Bake in a buttered 9-inch round pan for 25-35 minutes.  When the top is just getting a little bit golden, test with a toothpick.  If it comes out clean, you’re good to go.  Cool 15-20 minutes – the cake should pull away from the edges of the pan and should turn out nicely onto a plate.  Mix the lemon juice and powdered sugar to make the glaze, and when the cake is cool, spoon it over the cake and let it absorb.


On my day off I felt like baking something.
I looked around my kitchen, took an inventory of my ingredients on hand, did a couple of internet searches and came up with this recipe.




The end result was moist and fluffy and tangy from the lemon juice!


Miso Butter Asparagus

I was looking for recipes that involved miso paste, when I stumbled across this-
Pan seared asparagus cooked with miso paste and butter, and topped with a poached egg.

The asparagus was heavenly good and umami!

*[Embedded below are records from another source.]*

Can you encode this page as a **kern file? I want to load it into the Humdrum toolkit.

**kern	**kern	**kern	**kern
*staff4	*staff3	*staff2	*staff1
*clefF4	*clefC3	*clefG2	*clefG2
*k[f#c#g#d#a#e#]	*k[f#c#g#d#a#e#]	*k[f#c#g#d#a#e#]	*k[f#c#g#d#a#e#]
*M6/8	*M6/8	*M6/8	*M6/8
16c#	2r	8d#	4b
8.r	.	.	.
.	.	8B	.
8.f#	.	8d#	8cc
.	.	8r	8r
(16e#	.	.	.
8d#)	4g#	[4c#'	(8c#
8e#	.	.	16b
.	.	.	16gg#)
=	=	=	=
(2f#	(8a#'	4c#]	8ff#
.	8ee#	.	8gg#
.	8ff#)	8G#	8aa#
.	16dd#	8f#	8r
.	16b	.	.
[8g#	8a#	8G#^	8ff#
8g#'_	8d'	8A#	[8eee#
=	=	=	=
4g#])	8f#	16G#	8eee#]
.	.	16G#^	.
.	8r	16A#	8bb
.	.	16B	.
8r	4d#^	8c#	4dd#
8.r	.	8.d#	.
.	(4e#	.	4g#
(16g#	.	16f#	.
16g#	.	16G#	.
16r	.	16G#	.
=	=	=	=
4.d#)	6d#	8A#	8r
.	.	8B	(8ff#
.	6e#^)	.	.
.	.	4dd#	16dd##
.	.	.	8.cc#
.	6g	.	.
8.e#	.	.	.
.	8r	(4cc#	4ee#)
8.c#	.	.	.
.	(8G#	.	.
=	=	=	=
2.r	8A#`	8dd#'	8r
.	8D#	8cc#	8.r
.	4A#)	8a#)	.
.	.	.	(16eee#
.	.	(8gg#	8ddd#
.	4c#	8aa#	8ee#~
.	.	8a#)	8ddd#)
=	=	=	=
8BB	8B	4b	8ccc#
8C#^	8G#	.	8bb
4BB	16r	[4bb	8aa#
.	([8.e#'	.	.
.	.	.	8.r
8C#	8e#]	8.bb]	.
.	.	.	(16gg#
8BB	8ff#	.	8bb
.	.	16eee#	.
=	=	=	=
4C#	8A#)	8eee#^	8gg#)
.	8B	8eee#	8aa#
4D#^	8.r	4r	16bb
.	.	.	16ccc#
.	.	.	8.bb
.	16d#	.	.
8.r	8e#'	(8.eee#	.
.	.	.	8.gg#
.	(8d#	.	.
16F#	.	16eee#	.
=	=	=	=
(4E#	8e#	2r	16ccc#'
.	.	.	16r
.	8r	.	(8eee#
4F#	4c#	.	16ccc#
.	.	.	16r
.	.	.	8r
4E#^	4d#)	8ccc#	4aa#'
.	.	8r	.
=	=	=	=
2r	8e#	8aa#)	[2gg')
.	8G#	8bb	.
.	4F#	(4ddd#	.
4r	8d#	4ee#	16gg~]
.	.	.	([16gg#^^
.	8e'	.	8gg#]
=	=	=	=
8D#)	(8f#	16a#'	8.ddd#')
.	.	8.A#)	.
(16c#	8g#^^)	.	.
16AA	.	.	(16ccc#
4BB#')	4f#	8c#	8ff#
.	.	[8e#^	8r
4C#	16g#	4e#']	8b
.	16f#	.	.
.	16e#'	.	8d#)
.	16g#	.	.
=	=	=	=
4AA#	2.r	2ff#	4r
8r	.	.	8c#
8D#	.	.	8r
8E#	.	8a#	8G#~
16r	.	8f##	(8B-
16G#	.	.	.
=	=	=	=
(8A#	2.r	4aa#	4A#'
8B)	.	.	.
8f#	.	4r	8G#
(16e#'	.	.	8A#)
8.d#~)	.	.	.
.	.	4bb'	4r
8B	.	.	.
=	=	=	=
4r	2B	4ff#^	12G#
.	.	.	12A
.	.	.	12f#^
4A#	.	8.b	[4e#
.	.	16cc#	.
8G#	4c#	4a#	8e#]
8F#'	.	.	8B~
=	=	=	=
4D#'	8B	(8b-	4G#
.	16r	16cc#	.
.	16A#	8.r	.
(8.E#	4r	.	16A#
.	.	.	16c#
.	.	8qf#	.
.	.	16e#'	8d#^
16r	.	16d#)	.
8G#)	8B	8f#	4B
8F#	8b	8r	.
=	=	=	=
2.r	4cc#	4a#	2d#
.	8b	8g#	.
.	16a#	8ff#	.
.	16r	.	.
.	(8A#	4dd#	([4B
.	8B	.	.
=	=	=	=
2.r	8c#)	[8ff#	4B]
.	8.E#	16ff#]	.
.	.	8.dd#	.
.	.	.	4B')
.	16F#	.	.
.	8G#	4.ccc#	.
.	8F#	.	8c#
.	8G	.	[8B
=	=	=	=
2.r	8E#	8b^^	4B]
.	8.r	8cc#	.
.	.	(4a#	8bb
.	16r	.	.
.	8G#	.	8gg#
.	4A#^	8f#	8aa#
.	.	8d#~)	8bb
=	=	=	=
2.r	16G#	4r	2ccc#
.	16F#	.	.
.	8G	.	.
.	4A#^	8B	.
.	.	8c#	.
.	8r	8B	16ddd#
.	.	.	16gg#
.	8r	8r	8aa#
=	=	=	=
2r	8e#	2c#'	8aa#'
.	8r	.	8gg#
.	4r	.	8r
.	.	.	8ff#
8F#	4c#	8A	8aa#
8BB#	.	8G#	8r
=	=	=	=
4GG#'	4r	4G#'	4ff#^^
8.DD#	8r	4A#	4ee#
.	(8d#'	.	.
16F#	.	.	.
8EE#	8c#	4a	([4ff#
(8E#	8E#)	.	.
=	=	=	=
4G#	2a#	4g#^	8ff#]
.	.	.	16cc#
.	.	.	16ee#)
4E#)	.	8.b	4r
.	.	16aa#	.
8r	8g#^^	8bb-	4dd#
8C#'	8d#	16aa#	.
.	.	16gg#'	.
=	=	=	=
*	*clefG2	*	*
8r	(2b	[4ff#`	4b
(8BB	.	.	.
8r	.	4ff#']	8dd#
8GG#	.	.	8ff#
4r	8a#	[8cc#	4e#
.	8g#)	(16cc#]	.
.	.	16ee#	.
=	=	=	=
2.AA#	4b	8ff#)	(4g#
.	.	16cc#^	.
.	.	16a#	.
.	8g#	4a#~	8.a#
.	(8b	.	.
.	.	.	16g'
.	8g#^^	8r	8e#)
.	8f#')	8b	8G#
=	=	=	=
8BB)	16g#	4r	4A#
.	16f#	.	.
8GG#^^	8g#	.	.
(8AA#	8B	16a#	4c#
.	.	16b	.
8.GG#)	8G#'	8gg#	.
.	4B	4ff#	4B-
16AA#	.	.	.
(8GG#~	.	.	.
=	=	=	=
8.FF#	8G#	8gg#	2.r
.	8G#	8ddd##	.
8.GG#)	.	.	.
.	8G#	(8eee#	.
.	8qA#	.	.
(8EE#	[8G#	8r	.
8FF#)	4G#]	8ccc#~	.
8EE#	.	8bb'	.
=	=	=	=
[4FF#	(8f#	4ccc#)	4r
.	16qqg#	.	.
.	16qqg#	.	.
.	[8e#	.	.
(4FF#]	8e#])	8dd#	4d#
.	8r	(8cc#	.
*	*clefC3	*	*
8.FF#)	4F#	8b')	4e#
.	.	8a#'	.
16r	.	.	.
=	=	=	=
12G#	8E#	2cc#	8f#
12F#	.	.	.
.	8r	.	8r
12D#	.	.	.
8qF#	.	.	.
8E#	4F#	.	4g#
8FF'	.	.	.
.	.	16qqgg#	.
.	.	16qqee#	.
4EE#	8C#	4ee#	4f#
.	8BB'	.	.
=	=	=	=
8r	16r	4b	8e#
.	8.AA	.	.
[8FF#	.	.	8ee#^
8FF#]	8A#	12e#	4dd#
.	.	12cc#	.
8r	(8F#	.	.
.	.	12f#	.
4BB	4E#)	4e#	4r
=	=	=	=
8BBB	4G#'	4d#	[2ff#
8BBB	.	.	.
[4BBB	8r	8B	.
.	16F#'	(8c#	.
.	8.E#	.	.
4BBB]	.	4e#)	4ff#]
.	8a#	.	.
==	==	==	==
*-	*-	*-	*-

I'm not an experienced egg poacher so I just fried mine! The flavors together were a winning combination.
A simple, classy recipe ;)



Cherimoya Pops

Cherimoya!
I saw these at my market and wanted to try them.

The outside kind of reminds me of an armadillo
The flesh is soft and creamy, very sweet with just a little bit of tangy.

extracting the flesh to make popsicles was a messy process.  There were lots of big black seeds that were hard to work around.

I forgot to get a picture of my popsicles! :(

Poached Pears

My first attempt at this.  Pears are my favorite fruit, but I never had an occasion to make poached pears- until now.  Decided they would make a nice light dessert to have after Easter dinner with my family.
Browsed a bunch of recipes on the web and ended up using this one as a guideline:

I put Steve in charge of buying the pears for me while I was at work and he did a fantastic job!


Peeled pears...

Simmer the pears in white wine with lemon juice, cardamom pods, a stick of ginger, some cloves, sugar, and ginger.  The pears simmer for about 30 minutes then they should be soft.  This made my apartment smell like hot apple cider. 



After the pears were done, I added a little more sugar and then continued to simmer the cooking liquid to reduce it.  I served the pears will a little dallop of ice cream and about 1Tbps of the cooking liquid.
I thought they were fantastic and I think my family enjoyed them as well.  I definately want to try these again or some variation.



Ginger Miso Soba Noodle Soup

Looking for ways to use up my miso paste I came across this blog post:
http://www.dishesfrommykitchen.com/2012/03/soba-noodle-soup.html

Mmmmm vegetables. A cheap weeknight dinner :)


This soup was ok, but overall the flavor was mild and unremarkable.  I wasn't too excited to eat the leftovers.  Also, I think that the leftover soba noodles get a little soggy after a day or two, so it's not as good, but the broth was still yummy.

Rosemary Cheese Buscuits

Made these as an attempt to use up a carton of buttermilk.   There are only so many uses for buttermilk, but this has to be one of the best that I have found.
See recipe on this blog:
http://www.dishingthedivine.com/2012/03/25/rosemary-white-cheddar-biscuits/







These were crispy on the outside and soft in the middle.  Couldn't ask more from a biscuit.
There were kind of rich- I ate a couple for lunch and then brought a couple more with me for a snack when I went to watch the Hunger Games at the movie theater, and then after that I was sick of them.   Luckily the recipe didn't make too many.